### Plain-text document sources
================================
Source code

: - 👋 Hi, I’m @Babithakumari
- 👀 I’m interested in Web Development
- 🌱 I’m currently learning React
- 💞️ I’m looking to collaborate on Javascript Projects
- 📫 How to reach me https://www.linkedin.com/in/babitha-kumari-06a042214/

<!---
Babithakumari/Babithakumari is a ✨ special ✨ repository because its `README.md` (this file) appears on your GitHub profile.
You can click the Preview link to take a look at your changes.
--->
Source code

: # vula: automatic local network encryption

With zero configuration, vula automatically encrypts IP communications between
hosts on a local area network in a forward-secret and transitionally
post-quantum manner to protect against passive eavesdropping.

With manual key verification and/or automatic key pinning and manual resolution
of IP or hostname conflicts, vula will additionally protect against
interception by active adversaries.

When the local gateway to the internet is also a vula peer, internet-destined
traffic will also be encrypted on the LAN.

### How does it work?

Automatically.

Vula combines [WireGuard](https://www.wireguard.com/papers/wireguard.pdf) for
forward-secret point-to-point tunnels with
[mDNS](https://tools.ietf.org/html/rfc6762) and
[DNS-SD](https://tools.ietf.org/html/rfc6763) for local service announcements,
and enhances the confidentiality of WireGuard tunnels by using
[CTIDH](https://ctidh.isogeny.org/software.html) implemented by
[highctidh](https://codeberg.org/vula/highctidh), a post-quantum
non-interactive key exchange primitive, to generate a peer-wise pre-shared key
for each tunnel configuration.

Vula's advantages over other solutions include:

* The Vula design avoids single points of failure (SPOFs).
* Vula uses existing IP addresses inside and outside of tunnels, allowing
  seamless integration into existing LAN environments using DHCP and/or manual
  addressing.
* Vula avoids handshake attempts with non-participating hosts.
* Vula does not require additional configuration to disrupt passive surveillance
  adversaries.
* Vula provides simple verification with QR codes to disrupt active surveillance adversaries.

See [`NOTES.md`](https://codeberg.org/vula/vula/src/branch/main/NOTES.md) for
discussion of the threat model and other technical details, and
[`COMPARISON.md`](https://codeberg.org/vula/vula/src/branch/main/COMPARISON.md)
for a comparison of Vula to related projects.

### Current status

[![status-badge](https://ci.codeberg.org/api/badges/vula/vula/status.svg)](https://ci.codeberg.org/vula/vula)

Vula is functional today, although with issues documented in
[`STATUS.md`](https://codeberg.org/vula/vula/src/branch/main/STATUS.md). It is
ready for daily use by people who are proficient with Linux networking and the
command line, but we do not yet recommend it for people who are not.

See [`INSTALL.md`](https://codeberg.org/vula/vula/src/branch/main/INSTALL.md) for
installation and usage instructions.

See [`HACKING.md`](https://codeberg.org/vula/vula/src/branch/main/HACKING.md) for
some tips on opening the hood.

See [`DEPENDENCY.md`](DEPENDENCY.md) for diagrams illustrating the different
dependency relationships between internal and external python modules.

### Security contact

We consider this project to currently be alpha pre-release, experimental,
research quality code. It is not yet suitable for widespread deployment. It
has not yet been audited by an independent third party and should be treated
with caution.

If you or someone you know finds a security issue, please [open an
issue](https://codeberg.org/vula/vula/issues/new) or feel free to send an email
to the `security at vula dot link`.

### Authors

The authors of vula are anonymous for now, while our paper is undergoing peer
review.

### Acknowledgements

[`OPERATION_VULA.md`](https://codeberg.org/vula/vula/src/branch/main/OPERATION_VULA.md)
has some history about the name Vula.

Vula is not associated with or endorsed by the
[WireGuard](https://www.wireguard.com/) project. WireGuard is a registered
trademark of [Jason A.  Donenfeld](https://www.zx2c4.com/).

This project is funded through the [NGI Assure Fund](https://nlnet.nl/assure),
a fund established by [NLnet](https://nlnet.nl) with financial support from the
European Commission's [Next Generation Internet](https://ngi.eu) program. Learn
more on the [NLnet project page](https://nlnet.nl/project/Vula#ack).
================================
### TASK REQUIREMENTS
Please retype all of the records above exactly as they are.

### ANSWER
Source code

: - 👋 Hi, I’m @Babithakumari
- 👀 I’m interested in Web Development
- 🌱 I’m currently learning React
- 💞️ I’m looking to collaborate on Javascript Projects
- 📫 How to reach me https://www.linkedin.com/in/babitha-kumari-06a042214/

<!---
Babithakumari/Babithakumari is a ✨ special ✨ repository because its `README.md` (this file) appears on your GitHub profile.
You can click the Preview link to take a look at your changes.
--->
Source code

: # vula: automatic local network encryption

With zero configuration, vula automatically encrypts IP communications between
hosts on a local area network in a forward-secret and transitionally
post-quantum manner to protect against passive eavesdropping.

With manual key verification and/or automatic key pinning and manual resolution
of IP or hostname conflicts, vula will additionally protect against
interception by active adversaries.

When the local gateway to the internet is also a vula peer, internet-destined
traffic will also be encrypted on the LAN.

### How does it work?

Automatically.

Vula combines [WireGuard](https://www.wireguard.com/papers/wireguard.pdf) for
forward-secret point-to-point tunnels with
[mDNS](https://tools.ietf.org/html/rfc6762) and
[DNS-SD](https://tools.ietf.org/html/rfc6763) for local service announcements,
and enhances the confidentiality of WireGuard tunnels by using
[CTIDH](https://ctidh.isogeny.org/software.html) implemented by
[highctidh](https://codeberg.org/vula/highctidh), a post-quantum
non-interactive key exchange primitive, to generate a peer-wise pre-shared key
for each tunnel configuration.

Vula's advantages over other solutions include:

* The Vula design avoids single points of failure (SPOFs).
* Vula uses existing IP addresses inside and outside of tunnels, allowing
  seamless integration into existing LAN environments using DHCP and/or manual
  addressing.
* Vula avoids handshake attempts with non-participating hosts.
* Vula does not require additional configuration to disrupt passive surveillance
  adversaries.
* Vula provides simple verification with QR codes to disrupt active surveillance adversaries.

See [`NOTES.md`](https://codeberg.org/vula/vula/src/branch/main/NOTES.md) for
discussion of the threat model and other technical details, and
[`COMPARISON.md`](https://codeberg.org/vula/vula/src/branch/main/COMPARISON.md)
for a comparison of Vula to related projects.

### Current status

[![status-badge](https://ci.codeberg.org/api/badges/vula/vula/status.svg)](https://ci.codeberg.org/vula/vula)

Vula is functional today, although with issues documented in
[`STATUS.md`](https://codeberg.org/vula/vula/src/branch/main/STATUS.md). It is
ready for daily use by people who are proficient with Linux networking and the
command line, but we do not yet recommend it for people who are not.

See [`INSTALL.md`](https://codeberg.org/vula/vula/src/branch/main/INSTALL.md) for
installation and usage instructions.

See [`HACKING.md`](https://codeberg.org/vula/vula/src/branch/main/HACKING.md) for
some tips on opening the hood.

See [`DEPENDENCY.md`](DEPENDENCY.md) for diagrams illustrating the different
dependency relationships between internal and external python modules.

### Security contact

We consider this project to currently be alpha pre-release, experimental,
research quality code. It is not yet suitable for widespread deployment. It
has not yet been audited by an independent third party and should be treated
with caution.

If you or someone you know finds a security issue, please [open an
issue](https://codeberg.org/vula/vula/issues/new) or feel free to send an email
to the `security at vula dot link`.

### Authors

The authors of vula are anonymous for now, while our paper is undergoing peer
review.

### Acknowledgements

[`OPERATION_VULA.md`](https://codeberg.org/vula/vula/src/branch/main/OPERATION_VULA.md)
has some history about the name Vula.

Vula is not associated with or endorsed by the
[WireGuard](https://www.wireguard.com/) project. WireGuard is a registered
trademark of [Jason A.  Donenfeld](https://www.zx2c4.com/).

This project is funded through the [NGI Assure Fund](https://nlnet.nl/assure),
a fund established by [NLnet](https://nlnet.nl) with financial support from the
European Commission's [Next Generation Internet](https://ngi.eu) program. Learn
more on the [NLnet project page](https://nlnet.nl/project/Vula#ack).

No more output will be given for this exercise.